Terwijl de voorbereidende werkzaamheden al plaatsvinden, is in januari 2017 het officiële startsein voor de elektrificatie gegeven. In december dat jaar zijn de werkzaamheden gereed en neemt Keolis de treindienst op het traject over. Door de slechte bodemgesteldheid kunnen de geplande rijtijden niet gehaald worden en is de opening van de halte Zwolle Stadshagen tot nader order uitgesteld. In juni 2019 is de halte bij wijze van proef twee weken in gebruik. Hierna is het baanvak aangepast om Zwolle Stadshagen alsnog in de dienstregeling op te nemen. Hierbij zijn onder andere bij IJsselmuiden een aantal bovenleidingsmasten vervangen door -portalen en is het perron van de voorstadshalte verlengd zodat treinen sneller kunnen binnenrijden. Ook is de beveiliging weer aangepast aan een baanvaksnelheid van 100 km/u. Zwolle Stadshagen is in december 2019 alsnog in de dienstregeling opgenomen.
Dienstregeling
In de beginjaren rijdt de NCS dagelijks met enkele treinen tussen Utrecht en Kampen. Vanaf de jaren ’80 van de 19e eeuw nemen de treinen steeds vaker rijtuigen voor Groningen en Leeuwarden mee. Na de overname door de Staatsspoorwegen groeit het aantal rechtstreekse treinen tussen Amsterdam, Rotterdam en Den Haag enerzijds en Groningen en Leeuwarden anderzijds gestaag door en wordt niet langer van elke trein een rijtuig voor Kampen afgekoppeld. In aansluiting op de doorgaande sneltreinen rijden enkele lokaaltreinen. In 1892 is besloten de omslachtige uitvoering van de treindienst definitief te vervangen door een permanente pendeldienst tussen Zwolle en Kampen. De treinen rijden in aansluiting op de doorgaande sneltreinen. Met een frequentie van ruim dertig treinen per dag is het Kamperlijntje dan één van de drukst bereden spoorlijnen van Nederland.
Na de sluiting van de halte Veerallee in juni 1969 voert NS vrijwel een volledige halfuursdienst op de verbinding in. Enkele diensten vallen uit in verband met het goederenvervoer op de enkelsporige verbinding. In 1997 komt een eind aan het goederenvervoer op de spoorlijn worden de gaten in de dienstregeling opgevuld.

VASTGELEGDE GEGEVENS:

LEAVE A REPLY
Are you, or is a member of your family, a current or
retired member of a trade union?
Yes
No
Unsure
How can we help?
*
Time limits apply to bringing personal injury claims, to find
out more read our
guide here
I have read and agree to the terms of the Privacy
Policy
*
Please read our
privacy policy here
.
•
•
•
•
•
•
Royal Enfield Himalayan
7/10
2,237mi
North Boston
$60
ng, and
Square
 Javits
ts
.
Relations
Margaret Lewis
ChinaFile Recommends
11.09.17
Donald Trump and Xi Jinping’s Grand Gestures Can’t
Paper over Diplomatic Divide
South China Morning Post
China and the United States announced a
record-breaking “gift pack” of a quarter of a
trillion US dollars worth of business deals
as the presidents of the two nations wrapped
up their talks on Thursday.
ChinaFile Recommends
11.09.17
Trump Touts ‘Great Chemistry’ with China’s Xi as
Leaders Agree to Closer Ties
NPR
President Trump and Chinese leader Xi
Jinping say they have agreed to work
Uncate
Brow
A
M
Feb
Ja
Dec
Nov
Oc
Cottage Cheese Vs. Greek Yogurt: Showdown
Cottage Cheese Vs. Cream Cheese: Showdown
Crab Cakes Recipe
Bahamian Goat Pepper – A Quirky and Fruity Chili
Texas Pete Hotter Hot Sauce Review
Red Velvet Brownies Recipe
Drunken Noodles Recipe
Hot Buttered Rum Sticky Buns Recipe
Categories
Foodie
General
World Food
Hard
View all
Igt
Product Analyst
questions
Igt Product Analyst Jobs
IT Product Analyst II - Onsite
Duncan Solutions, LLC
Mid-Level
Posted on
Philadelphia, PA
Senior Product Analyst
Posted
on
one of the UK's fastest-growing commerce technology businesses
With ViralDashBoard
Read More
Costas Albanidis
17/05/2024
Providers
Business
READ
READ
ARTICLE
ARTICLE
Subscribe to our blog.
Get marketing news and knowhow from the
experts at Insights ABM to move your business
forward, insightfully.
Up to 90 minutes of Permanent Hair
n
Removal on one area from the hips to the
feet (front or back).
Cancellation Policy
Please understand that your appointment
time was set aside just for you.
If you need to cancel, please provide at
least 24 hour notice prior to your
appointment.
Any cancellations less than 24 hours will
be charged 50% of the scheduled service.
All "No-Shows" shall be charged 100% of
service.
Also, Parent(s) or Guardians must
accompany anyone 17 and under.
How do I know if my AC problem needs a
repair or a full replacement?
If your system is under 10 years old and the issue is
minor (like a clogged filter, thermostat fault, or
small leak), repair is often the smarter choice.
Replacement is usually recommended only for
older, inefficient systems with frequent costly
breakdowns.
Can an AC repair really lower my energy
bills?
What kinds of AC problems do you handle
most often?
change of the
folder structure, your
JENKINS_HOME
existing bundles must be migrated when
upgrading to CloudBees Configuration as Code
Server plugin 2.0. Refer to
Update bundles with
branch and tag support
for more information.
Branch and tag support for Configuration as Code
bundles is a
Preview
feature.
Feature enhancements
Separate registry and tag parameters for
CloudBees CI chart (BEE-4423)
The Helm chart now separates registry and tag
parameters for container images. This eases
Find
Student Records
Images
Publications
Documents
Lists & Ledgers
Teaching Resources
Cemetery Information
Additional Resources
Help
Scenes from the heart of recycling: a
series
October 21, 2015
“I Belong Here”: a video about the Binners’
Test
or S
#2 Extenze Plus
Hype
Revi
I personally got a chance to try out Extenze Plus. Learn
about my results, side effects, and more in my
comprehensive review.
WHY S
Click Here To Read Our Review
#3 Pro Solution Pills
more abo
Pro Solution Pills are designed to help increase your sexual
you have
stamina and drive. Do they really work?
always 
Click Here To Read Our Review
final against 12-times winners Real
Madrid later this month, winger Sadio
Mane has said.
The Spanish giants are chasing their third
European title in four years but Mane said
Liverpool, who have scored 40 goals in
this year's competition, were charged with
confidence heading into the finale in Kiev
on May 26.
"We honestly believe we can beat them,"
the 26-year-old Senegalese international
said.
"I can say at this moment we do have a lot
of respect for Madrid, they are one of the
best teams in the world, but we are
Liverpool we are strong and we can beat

OPDRACHTEN:
• A. Leg aan de hand van de brontekst in één tot drie zinnen uit waarom de opening van de halte Zwolle Stadshagen tot nader order werd uitgesteld.
• B. Druk uit de brontekst letterlijk alles af vanaf "Na de sluiting" tot en met "de dienstregeling opgevuld.".

UITWERKINGEN:
• A. Door de slechte bodemgesteldheid konden de geplande rijtijden niet gehaald worden. Daarom werd de opening van de halte Zwolle Stadshagen tot nader order uitgesteld.

• B.
Na de sluiting van de halte Veerallee in juni 1969 voert NS vrijwel een volledige halfuursdienst op de verbinding in. Enkele diensten vallen uit in verband met het goederenvervoer op de enkelsporige verbinding. In 1997 komt een eind aan het goederenvervoer op de spoorlijn worden de gaten in de dienstregeling opgevuld.